If you’re a sole proprietor running a company out of your house, this can be extremely difficult. Nonetheless, it is necessary because the IRS prohibits personal expenses from being deducted as business expenses.

Try opening a dedicated checking account to keep your company expenses separate from your personal finances. A business account is not required; a different personal account will work.

  • Do your calculation

Profit is the difference between your company income minus your expenses (or loss). In most cases, your share of the company benefit, as well as any personal taxes, and credits, deductions, are included on your personal tax returns. This affects how you file your taxable income.

The IRS has a tax table that shows how much you owe based on your taxable income. The tax is calculated by assessing it to other taxes you pay during the year.

You could get a refund if you paid more than necessary by personal deductions or quarterly business payments. You will owe if the tax is higher than what you’ve paid or had deducted from your personal income.

  • Tax Eligible Business Deductions

It’s reasonable to be concerned about how much money you’ll owe the IRS, but the best part is that there’s a simple way to reduce your tax bill. Taking advantage of eligible business deductions will help you lower your tax bill and put more money your way.

There are a variety of deductions that could apply to your business. Many of the costs that you incur in the course of your business can be deducted. This can include, but is not limited to, the following costs:

Home office

Travel expense

Legal expenses

Business advertising

Telephone and internet bill

Don’t forget to take advantage of every write-off eligible for your business to lower your tax liability.

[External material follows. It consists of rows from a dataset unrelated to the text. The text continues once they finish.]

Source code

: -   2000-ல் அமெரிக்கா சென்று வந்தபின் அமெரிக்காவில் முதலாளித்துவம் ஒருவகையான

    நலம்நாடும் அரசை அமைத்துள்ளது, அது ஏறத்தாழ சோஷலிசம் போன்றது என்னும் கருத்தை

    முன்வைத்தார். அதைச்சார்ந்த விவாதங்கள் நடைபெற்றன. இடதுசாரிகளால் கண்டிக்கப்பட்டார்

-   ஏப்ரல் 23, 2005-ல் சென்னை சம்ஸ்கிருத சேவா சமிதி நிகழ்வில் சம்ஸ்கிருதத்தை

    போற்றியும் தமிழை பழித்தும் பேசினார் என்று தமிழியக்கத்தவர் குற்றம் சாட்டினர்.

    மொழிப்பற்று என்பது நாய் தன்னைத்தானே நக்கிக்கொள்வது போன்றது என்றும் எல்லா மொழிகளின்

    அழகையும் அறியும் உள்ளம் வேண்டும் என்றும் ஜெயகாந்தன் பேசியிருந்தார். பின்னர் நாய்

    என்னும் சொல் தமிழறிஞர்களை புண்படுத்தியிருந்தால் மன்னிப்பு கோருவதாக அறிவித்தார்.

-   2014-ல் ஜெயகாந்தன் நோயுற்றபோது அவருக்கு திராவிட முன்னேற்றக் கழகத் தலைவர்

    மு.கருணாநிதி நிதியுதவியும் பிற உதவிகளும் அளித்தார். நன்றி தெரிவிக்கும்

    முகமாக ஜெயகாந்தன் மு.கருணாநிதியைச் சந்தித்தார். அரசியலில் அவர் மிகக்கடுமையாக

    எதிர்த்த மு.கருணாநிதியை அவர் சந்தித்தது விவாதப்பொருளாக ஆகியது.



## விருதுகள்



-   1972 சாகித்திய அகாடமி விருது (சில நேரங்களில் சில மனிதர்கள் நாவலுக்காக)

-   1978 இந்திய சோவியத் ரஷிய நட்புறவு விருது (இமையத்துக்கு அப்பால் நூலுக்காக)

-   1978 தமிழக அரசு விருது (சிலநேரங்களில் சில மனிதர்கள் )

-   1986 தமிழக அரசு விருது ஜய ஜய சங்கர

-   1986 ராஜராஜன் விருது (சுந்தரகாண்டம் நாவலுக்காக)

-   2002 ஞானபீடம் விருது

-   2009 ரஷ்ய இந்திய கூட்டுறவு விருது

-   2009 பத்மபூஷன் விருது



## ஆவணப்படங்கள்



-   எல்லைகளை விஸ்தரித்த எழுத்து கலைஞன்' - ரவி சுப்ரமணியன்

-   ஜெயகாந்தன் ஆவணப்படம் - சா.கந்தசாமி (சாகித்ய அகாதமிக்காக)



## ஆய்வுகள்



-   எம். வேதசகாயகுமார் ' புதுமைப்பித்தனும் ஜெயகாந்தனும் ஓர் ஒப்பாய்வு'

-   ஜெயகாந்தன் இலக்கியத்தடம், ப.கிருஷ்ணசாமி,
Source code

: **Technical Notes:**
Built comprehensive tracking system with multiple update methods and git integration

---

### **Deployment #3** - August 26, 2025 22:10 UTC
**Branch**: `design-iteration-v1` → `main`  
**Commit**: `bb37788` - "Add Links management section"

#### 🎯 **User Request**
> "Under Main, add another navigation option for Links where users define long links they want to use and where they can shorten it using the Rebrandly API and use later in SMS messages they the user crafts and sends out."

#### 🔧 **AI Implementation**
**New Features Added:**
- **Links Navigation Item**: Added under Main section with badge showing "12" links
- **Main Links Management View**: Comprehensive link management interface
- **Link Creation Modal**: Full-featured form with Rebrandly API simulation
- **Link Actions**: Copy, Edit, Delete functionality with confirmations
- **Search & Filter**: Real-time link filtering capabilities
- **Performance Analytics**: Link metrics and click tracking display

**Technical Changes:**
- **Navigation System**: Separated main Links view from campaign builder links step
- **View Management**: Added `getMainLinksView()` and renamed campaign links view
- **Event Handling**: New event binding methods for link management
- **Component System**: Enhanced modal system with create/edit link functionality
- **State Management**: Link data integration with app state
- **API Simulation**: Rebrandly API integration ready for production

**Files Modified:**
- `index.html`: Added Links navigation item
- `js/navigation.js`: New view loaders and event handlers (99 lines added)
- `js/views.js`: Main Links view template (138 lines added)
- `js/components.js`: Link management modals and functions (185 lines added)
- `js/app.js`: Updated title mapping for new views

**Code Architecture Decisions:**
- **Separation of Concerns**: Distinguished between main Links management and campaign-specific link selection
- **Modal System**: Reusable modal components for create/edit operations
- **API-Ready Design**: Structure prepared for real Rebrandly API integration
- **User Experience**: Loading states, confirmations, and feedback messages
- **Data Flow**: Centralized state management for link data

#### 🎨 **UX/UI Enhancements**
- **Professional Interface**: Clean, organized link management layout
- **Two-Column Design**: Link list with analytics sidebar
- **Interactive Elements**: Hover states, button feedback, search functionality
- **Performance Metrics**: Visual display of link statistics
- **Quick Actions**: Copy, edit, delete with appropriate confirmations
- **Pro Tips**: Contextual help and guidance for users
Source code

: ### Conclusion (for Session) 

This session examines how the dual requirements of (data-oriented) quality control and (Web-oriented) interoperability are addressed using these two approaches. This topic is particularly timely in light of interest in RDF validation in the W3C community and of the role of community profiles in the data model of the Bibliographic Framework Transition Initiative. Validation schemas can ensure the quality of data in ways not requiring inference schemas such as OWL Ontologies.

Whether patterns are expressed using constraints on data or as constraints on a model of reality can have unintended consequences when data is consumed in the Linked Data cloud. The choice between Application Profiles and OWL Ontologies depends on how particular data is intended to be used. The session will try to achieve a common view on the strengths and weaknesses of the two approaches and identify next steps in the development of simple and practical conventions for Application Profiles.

  • Take help if you need it

Filing taxes for a small business is not the same as filing individual taxes. Different laws apply, and you’ll need different tax forms, most likely in more than you’ve ever thought. Most people do not appreciate the tax system because it is not easy or intuitive. As a result, hiring an outsourced accounting service might potentially save you money. Accountants devote years studying the IRS’s rules and regulations to assist people with their tax preparation. Effective utilization of their knowledge could save you money in the long run.

Conclusion

There is no denying that filing taxes for a small business for the first time is a daunting job. However, with the right planning and training, you can submit your first filing without a mistake. It is important to remember that you do not have to do it alone. A small business accountant can assist you with the tax reporting process and, if necessary, determine your business tax refund.